На партчистке в городе Данилове на вопрос, что такое государство, заведующий горкомхозом Горчаков ответил:
— Государство — это та или другая страна, где существует та или иная власть.
Секретарь исполкома Малков ответил иначе:
— Государство — это есть страна, где имеются земля, воздух и живые люди.

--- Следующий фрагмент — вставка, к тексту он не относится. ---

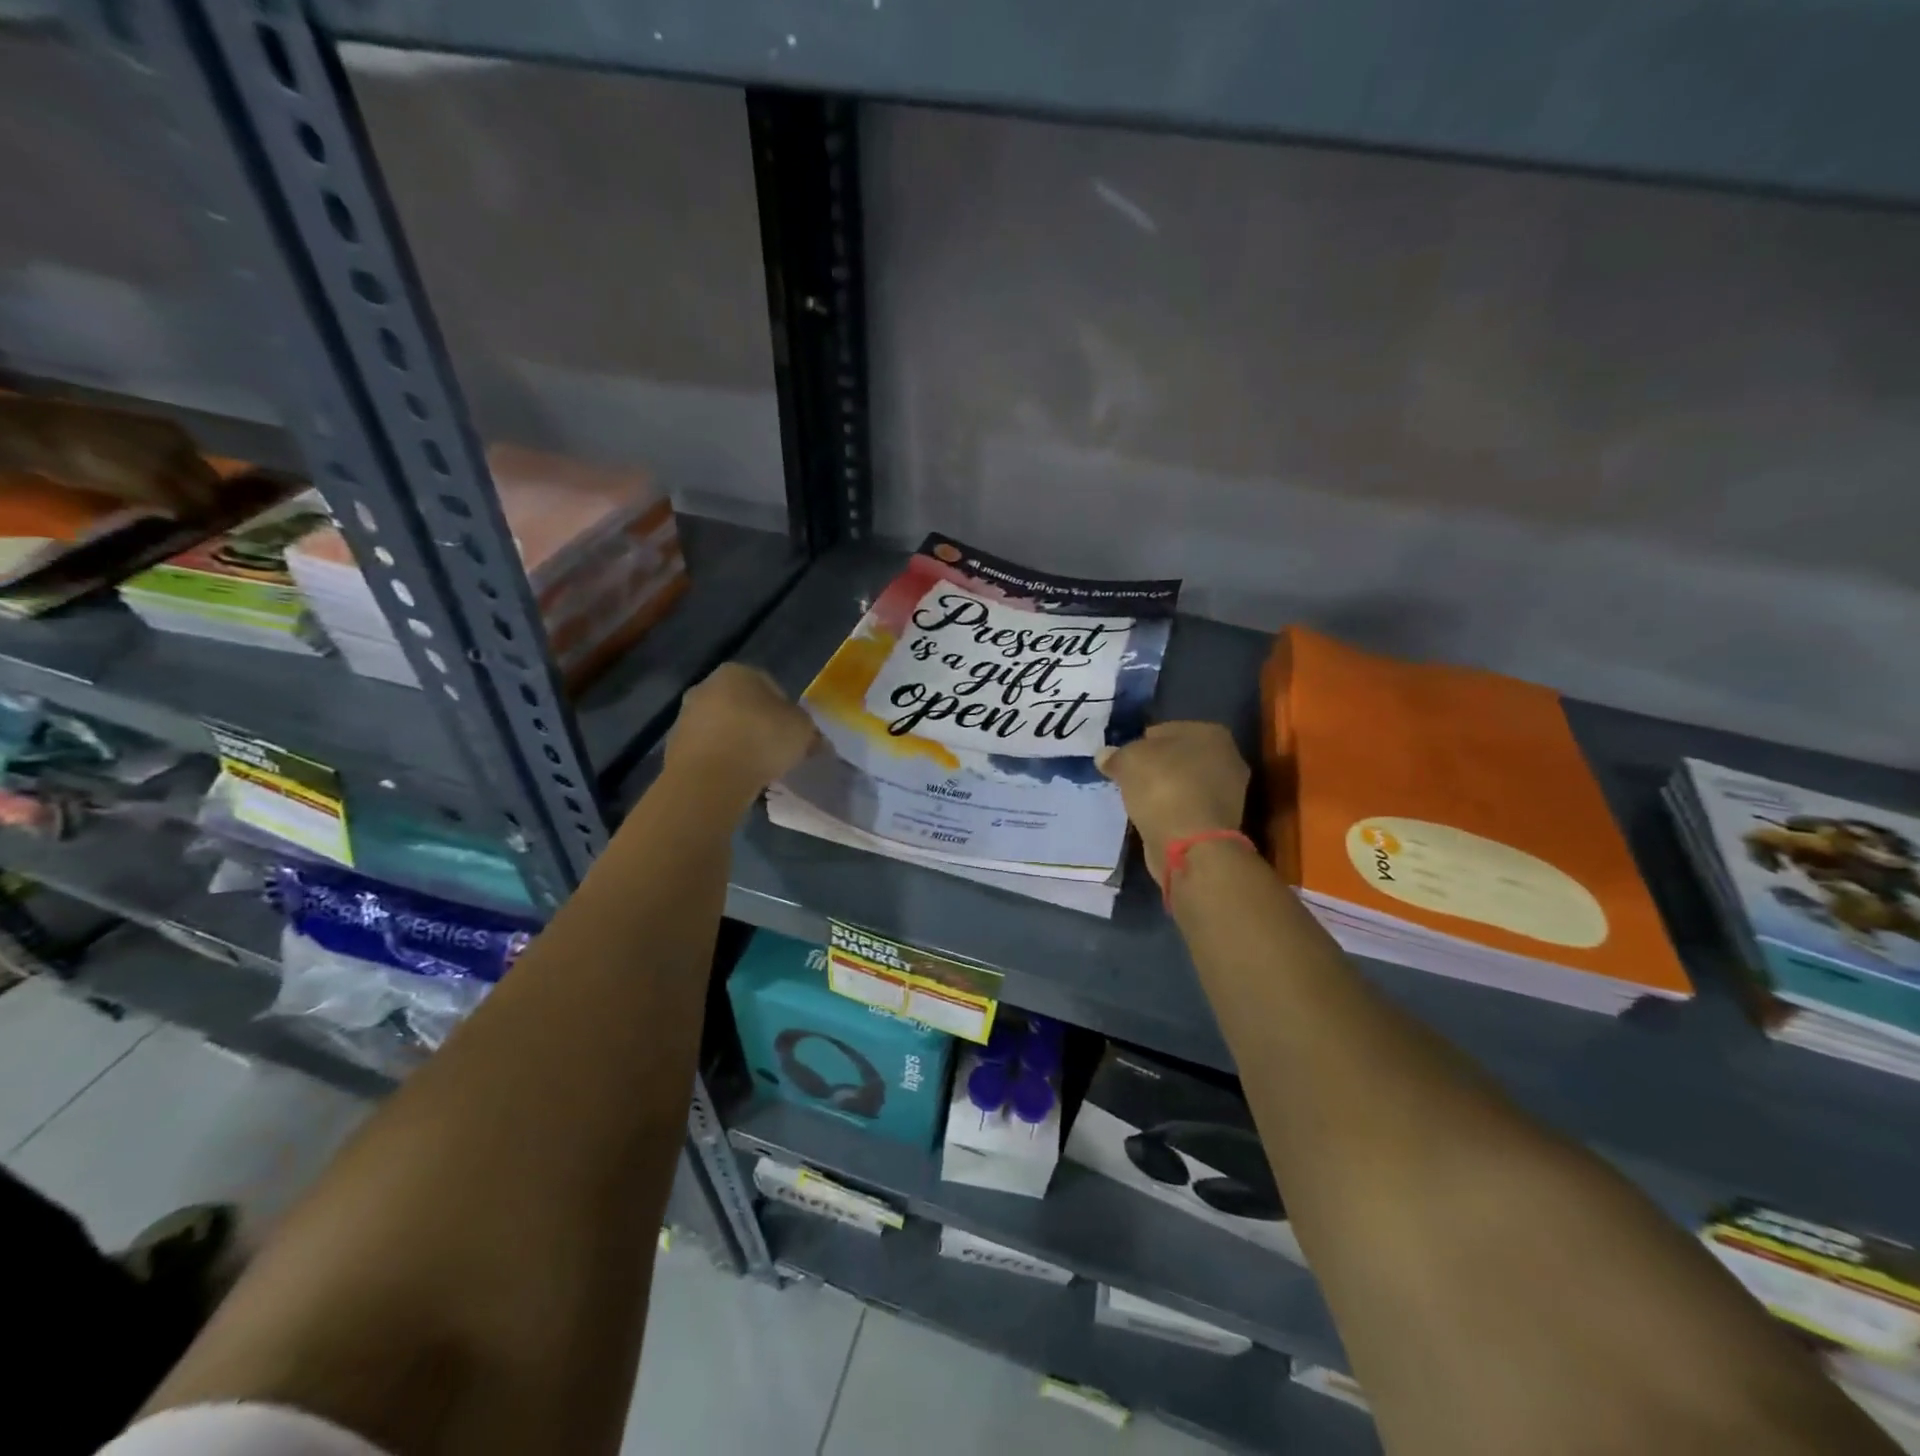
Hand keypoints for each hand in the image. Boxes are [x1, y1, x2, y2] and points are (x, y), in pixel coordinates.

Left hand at [666, 664, 819, 799]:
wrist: (710, 779)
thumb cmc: (761, 740)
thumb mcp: (802, 730)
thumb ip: (808, 730)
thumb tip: (813, 738)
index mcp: (737, 672)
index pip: (769, 685)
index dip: (786, 710)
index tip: (793, 734)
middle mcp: (706, 686)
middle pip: (742, 705)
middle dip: (758, 724)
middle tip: (776, 751)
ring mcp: (685, 716)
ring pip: (722, 727)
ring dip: (738, 743)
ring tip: (756, 769)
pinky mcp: (673, 746)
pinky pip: (708, 750)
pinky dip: (721, 760)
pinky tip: (734, 778)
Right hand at [1098, 722, 1250, 887]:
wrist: (1190, 844)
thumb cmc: (1162, 787)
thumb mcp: (1128, 760)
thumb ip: (1116, 755)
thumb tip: (1105, 756)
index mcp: (1211, 733)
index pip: (1165, 730)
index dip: (1140, 743)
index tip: (1123, 760)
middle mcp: (1228, 758)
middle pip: (1178, 757)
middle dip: (1155, 766)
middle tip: (1129, 779)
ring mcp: (1229, 792)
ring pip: (1184, 783)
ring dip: (1164, 790)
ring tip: (1138, 800)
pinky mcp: (1221, 822)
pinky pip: (1187, 807)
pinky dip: (1171, 811)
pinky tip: (1152, 817)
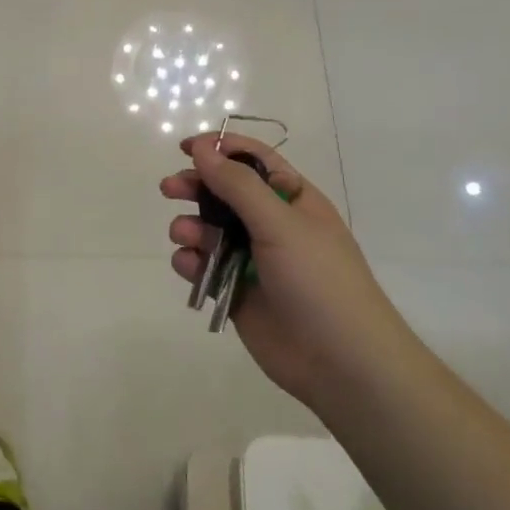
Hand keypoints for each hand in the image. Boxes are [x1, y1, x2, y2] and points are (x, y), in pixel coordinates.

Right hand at [161, 134, 401, 407]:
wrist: (340, 361)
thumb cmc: (318, 280)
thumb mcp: (280, 223)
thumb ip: (237, 185)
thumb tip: (202, 150)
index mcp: (294, 201)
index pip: (254, 161)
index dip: (220, 149)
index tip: (185, 148)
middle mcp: (273, 225)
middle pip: (225, 194)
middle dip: (196, 187)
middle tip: (169, 189)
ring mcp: (253, 260)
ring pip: (209, 231)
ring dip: (191, 227)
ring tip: (185, 236)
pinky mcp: (236, 292)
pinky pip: (205, 267)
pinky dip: (192, 262)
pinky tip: (190, 266)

(См.: ЦО «Правда», № 151, 1984)
. . . . .
Лисий Нос. Подслушанные «экикики».
Из трубы шел густой дым. Какой-то мальчик сказал:
— Дом горит, никто не видит.
И вот — человек шесть пятилетних ребятишек добрых полчаса с наслаждением орут у меня под окном:
Дом горит — никто не видит!
Дом горит — никто не видит!
Там же. Из двух противоположных окон, через улицу, дуэт двух мальчишек:
Голуби пугаются,
Дворники ругаются…
Тоже минут на десять. И тоже с наслаждением, с каким поет зяблик или кричит по утрам петух.
. . . . .
Странные попадаются у букинистов книги.
Иоганн Кеплер «Стереометрия винных бочек».
. . . . .
— От Дедубе до Авлабара, — говорят в Тифлисе. Все равно, что «от аза до ижицы», «от альфы до омеги», «von A bis Z». Противоположные концы города.
. . . . .
В Тифлисе тряпичники ходят по дворам и кричат:
— Бутылк-банка меняем на бада-буды!
Бада-буды — жареное кукурузное зерно.
. . . . .
Утром ворвались ко мне в номер шесть человек. Три горничные и три полотера. Я не успел подняться и застегнуть тужурку, как горничные запорхали с метелочками и тряпками, а полотеры принялись откалывать на паркете какую-то невероятную лезгинку. Минута не прошла — комната убрана. Прямо балет какой-то, «грузинский ансамбль песни и пляски», а не работа.
. . . . .
Прейскурант батумской парикмахерской.
Бритье бороды плюс шея = 75 коп.
. . . . .
В Батуме, в «Турецкой кофейне» плакатик на стене:
«Обращайтесь с кельнершами вежливо и требуйте взаимности».
. . . . .
Широкая грудь моряка. Татуировка: сердце в тисках чешуйчатой синей змеи. Два кинжала. Якорь и крест. На сердце надпись:
«Не трожь его, оно и так разбито».
. . . . .
Познакомились на теплоходе.
Тимоша. Фабричный питерский паренек. Косоворотка, высокие сапоги, жиденький чубик. Закоптелый «от рождения». Работает помначполитотдела в Верхнеудинске. Трепло невозможное. Без шуточки слова не скажет.